Prompt: Please give the lines below again exactly as they stand, from the one that contains "mouse_move(464, 348)" up to and including the one that contains "drag(277, 174, 379, 197)", leaving all pictures out.

Material for this exercise:
..............................
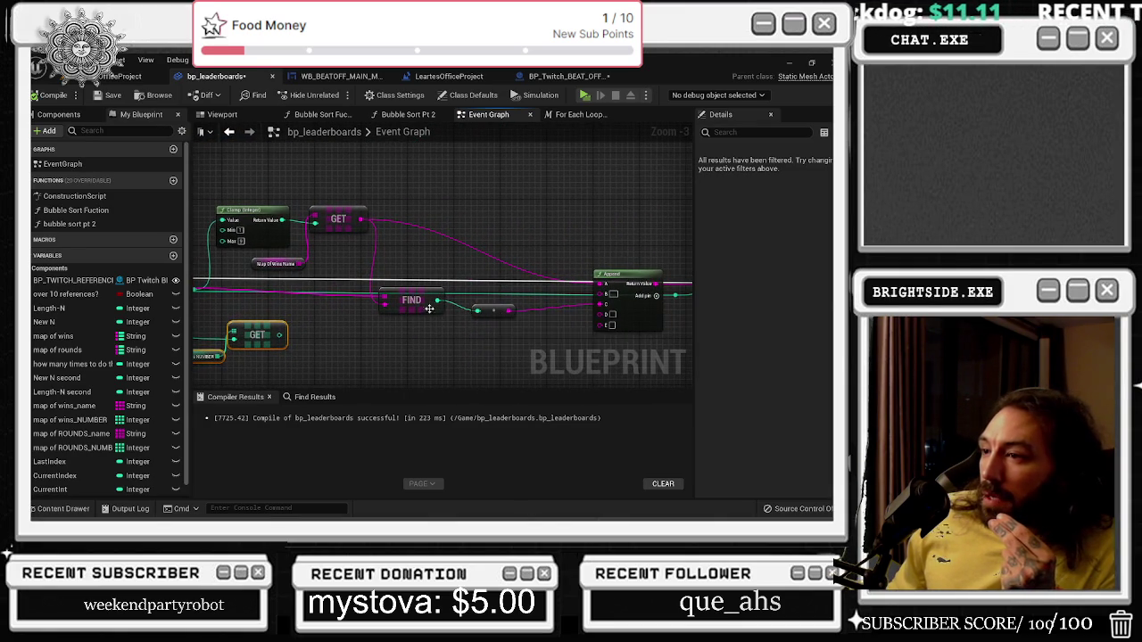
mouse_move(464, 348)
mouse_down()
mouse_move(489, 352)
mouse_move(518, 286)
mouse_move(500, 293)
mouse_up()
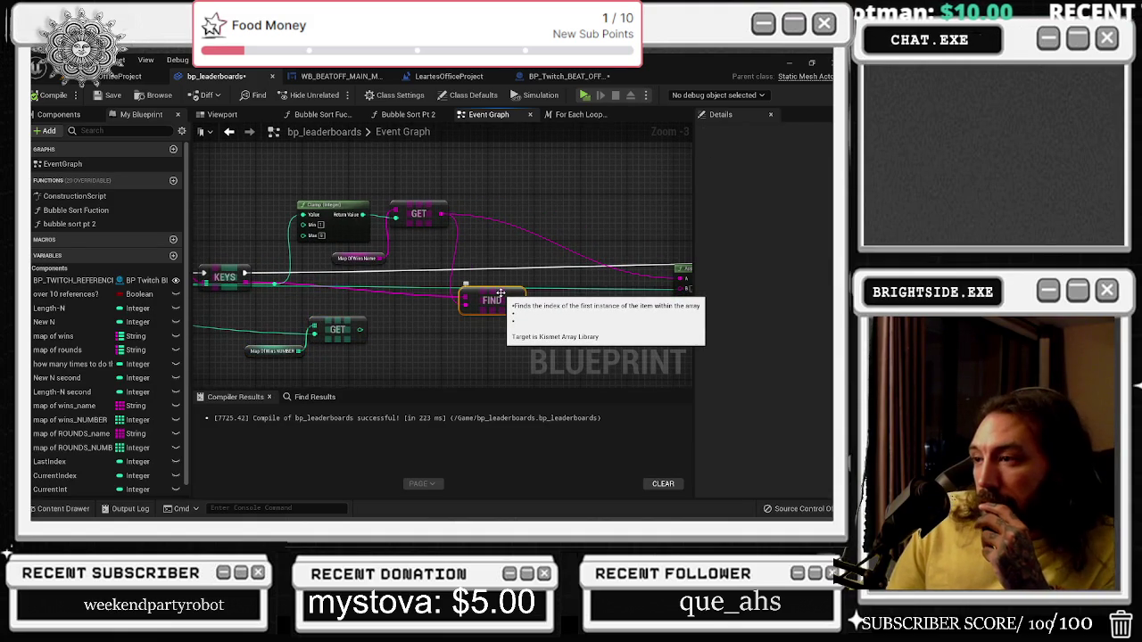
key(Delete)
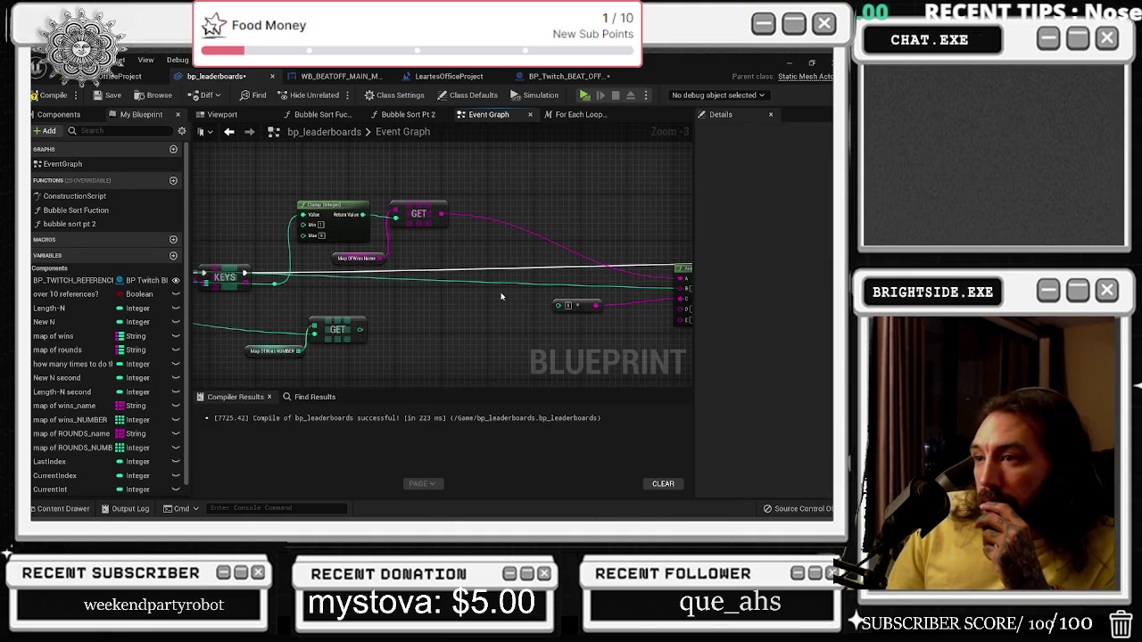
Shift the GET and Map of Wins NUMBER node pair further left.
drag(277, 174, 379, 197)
..............................
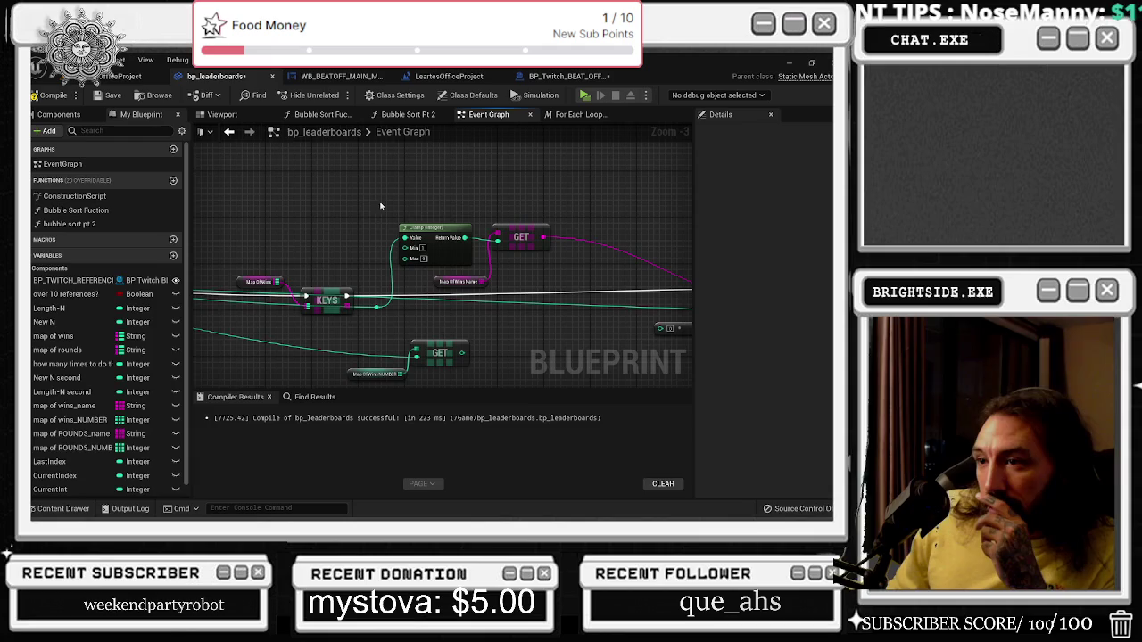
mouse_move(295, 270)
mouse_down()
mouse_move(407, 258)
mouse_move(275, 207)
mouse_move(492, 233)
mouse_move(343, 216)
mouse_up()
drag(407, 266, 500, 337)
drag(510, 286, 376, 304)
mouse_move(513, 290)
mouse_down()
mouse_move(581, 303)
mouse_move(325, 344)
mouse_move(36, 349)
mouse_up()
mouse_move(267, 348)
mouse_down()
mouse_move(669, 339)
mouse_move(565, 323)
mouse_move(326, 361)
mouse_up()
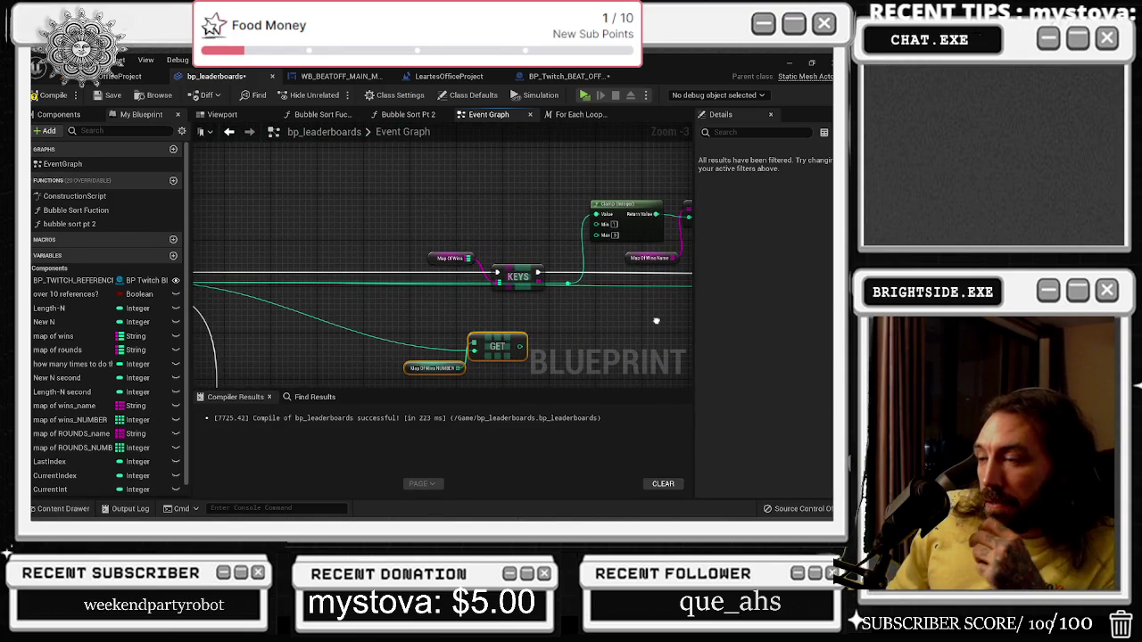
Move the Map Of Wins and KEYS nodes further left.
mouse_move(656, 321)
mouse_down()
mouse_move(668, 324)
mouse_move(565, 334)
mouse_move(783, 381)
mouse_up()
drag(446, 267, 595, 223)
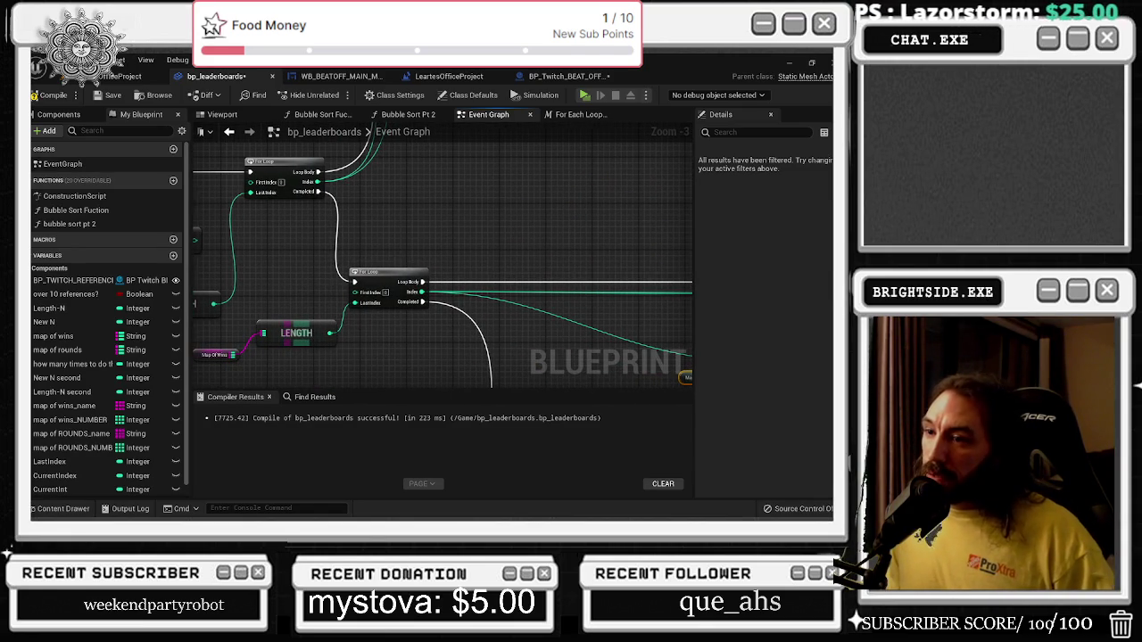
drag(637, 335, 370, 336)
..............................
Response below:
mouse_move(464, 348)
mouse_down()
mouse_move(489, 352)
mouse_move(518, 286)
mouse_move(500, 293)
mouse_up()
key(Delete)
Shift the GET and Map of Wins NUMBER node pair further left.
drag(277, 174, 379, 197)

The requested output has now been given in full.